Hm. We don’t know exactly how much. What we know are figures about how much money MAS and Temasek manage. According to MAS, the official foreign reserves managed by MAS was S$438 billion as of this month (June). As of March 2023, Temasek’s net portfolio was S$382 billion. The value of GIC’s portfolio has never been made public, except that it invests well over US$100 billion globally.
The Government argues that publishing the total amount will make it easier for markets to mount speculative attacks on the Singapore dollar during periods of vulnerability. This refers to a situation where individuals or groups trade in massive volumes of a currency to force it down, so they can profit from its subsequent depreciation or collapse. The reserves are also Singapore’s “strategic’’ asset. Revealing details would let others know how strong or how weak the country is. Better to leave them guessing so that they do not know enough about Singapore’s ability to defend its currency.
Q. What about buildings and land? How are they calculated in money terms?
Okay, buildings and land are part of our past reserves. If we need the money, they can be sold off as well. This is why the Government argues that land sold, for example, to the HDB, must be paid back into past reserves. Some people have a problem with this, but that’s the policy now.
As for how much they are worth, as far as we know, nobody has put a figure to it because we have so many plots and pieces of infrastructure. The late Mr Ong Teng Cheong, who wanted information about government properties and value of State land, got into a tangle with the executive over this before his term of office ended. The result was a White Paper (Cmd 5 of 1999) entitled ‘Principles for Determining and Safeguarding the Accumulated Reserves of the Government and the Fifth Schedule Statutory Boards and Government Companies’ which sets out what constitutes reserves and what constitutes a draw down on the reserves. It is a very long document and is extremely complicated. You need to be an accountant to understand it fully.
Q. Come on! Is it really that easy for the President to say no if the Government wants to use the reserves?

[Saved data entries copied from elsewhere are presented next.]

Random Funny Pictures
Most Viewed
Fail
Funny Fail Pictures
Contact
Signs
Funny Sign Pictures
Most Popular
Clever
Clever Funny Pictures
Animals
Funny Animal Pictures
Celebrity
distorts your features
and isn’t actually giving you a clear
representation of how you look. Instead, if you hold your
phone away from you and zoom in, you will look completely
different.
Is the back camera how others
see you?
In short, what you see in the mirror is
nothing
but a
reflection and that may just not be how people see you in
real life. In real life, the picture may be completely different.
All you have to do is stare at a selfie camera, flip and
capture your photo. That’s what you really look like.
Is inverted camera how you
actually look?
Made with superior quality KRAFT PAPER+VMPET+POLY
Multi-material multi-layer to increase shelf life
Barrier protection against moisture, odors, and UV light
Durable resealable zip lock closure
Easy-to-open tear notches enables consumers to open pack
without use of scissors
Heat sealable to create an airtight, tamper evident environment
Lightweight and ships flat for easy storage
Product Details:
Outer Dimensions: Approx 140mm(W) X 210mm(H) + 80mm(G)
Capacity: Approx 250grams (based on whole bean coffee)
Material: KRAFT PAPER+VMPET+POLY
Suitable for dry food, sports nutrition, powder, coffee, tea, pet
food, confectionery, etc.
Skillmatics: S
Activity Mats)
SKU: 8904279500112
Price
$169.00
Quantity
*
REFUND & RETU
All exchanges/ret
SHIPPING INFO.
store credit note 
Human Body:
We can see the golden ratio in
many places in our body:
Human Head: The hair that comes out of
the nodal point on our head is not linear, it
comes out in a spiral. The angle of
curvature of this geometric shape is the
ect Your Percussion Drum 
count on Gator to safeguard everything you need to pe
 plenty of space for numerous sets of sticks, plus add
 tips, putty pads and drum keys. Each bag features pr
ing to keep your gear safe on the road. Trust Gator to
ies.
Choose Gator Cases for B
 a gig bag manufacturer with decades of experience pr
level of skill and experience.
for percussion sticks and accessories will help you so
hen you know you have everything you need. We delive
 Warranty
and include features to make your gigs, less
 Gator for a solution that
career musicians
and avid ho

It’s more likely that the President and the executive will discuss any disagreement informally. The president is also empowered by the Constitution to ask for information to be made available to him or her. The 2016 amendments to the Constitution did make the President’s work a bit more difficult because he or she is now legally required to consult the Council of President Advisors whenever there is a need to exercises any discretionary powers. And if the CPA disagrees with the President, Parliament can override the President’s decision.